In the 1830s he is listed as living at 38 York Place in Edinburgh's New Town.

==Feud with Syme==
Lizars claimed in print in 1838 that James Syme had endangered a patient's life and ruined his health by want of care in averting hemorrhage; Syme had been an unsuccessful competitor for the post held by Lizars. Syme replied with a lawsuit, in which he claimed damages for false and malicious statement. The suit was successful, but with token damages only. Syme, however, had a probable role in dissuading the College of Surgeons from re-electing a professor of surgery when Lizars's tenure of the office finished. Lizars published further criticism, in 1851, of external urethrotomy as practised by Syme. Syme retaliated with a comprehensive personal attack; this time Lizars sued, and lost.

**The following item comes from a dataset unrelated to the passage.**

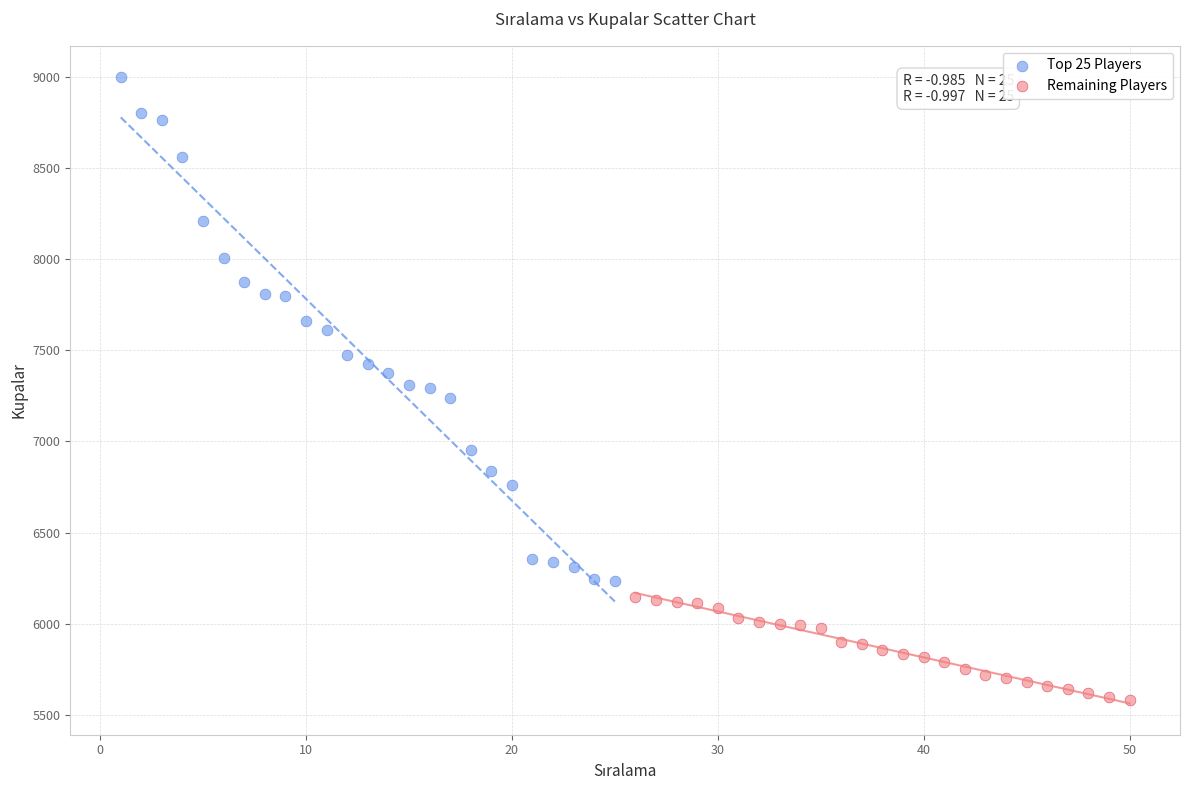

Which series has the widest spread of Y values?

Top 25 Players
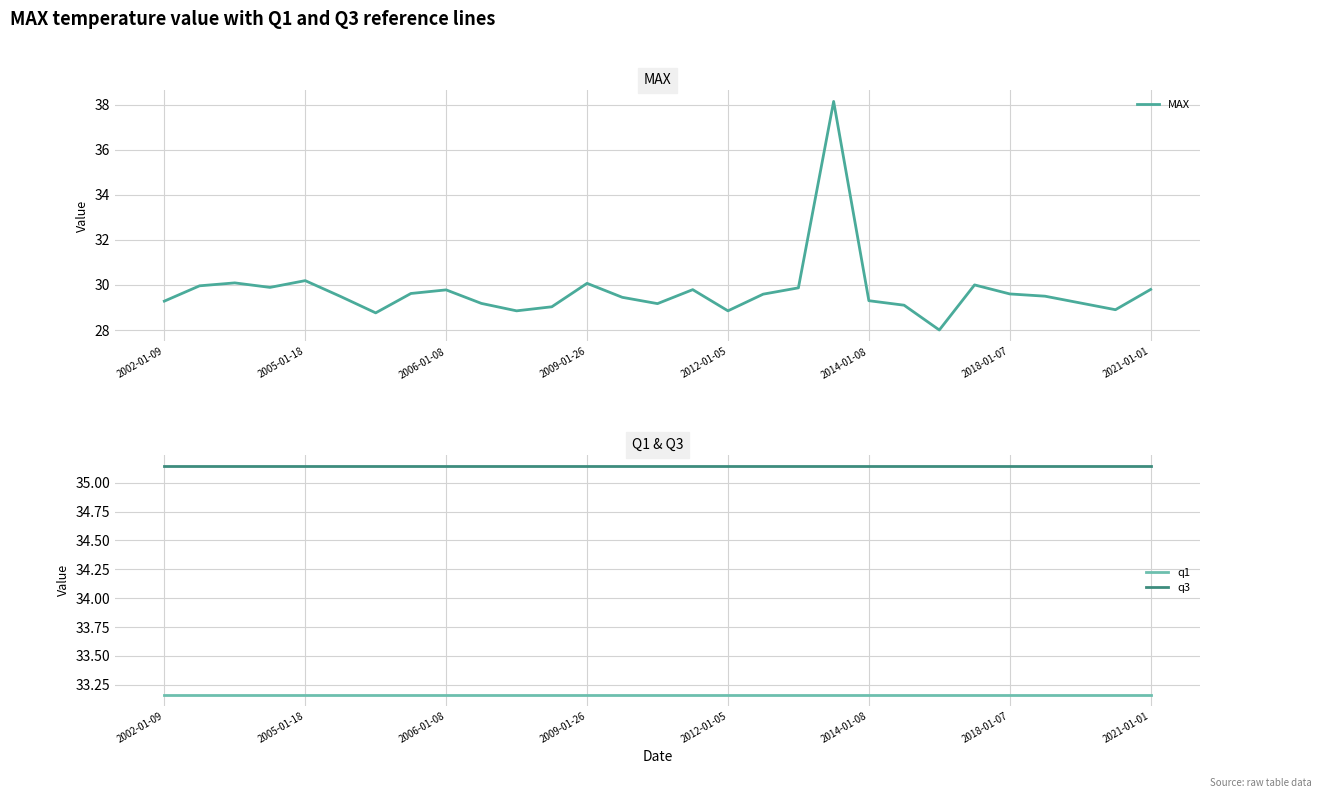

True or false: q3 and q1 intersect in this chart.

False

Lizars had become eccentric, and was unable to obtain further public appointment; and his private practice declined.

==Death==
Lizars died suddenly on 21 May 1860, at his final home, 15 South Charlotte Street off Charlotte Square. The suspected cause was an overdose of laudanum.

He is buried with his grandparents and family in St Cuthbert's Churchyard at the west end of Princes Street Gardens. The grave lies in the raised south-west section.

==Works==
Lizars in 1822 issued the work by which he is now known, A System of Anatomical Plates of the Human Body, accompanied with Descriptions, and Physiological, Pathological, and Surgical Observations, Edinburgh. The plates were done by his brother William under Lizars's close supervision. It was followed in 1835 by Observations on Extraction of diseased Ovaria, illustrated by Plates coloured after Nature, 1835, and in 1835 by a System of Practical Surgery, with numerous explanatory Plates, the Drawings after Nature, Edinburgh.

His book The Use and Abuse of Tobacco was published in 1859, and is one of the first works to recognise both its addictive nature and its potential damage.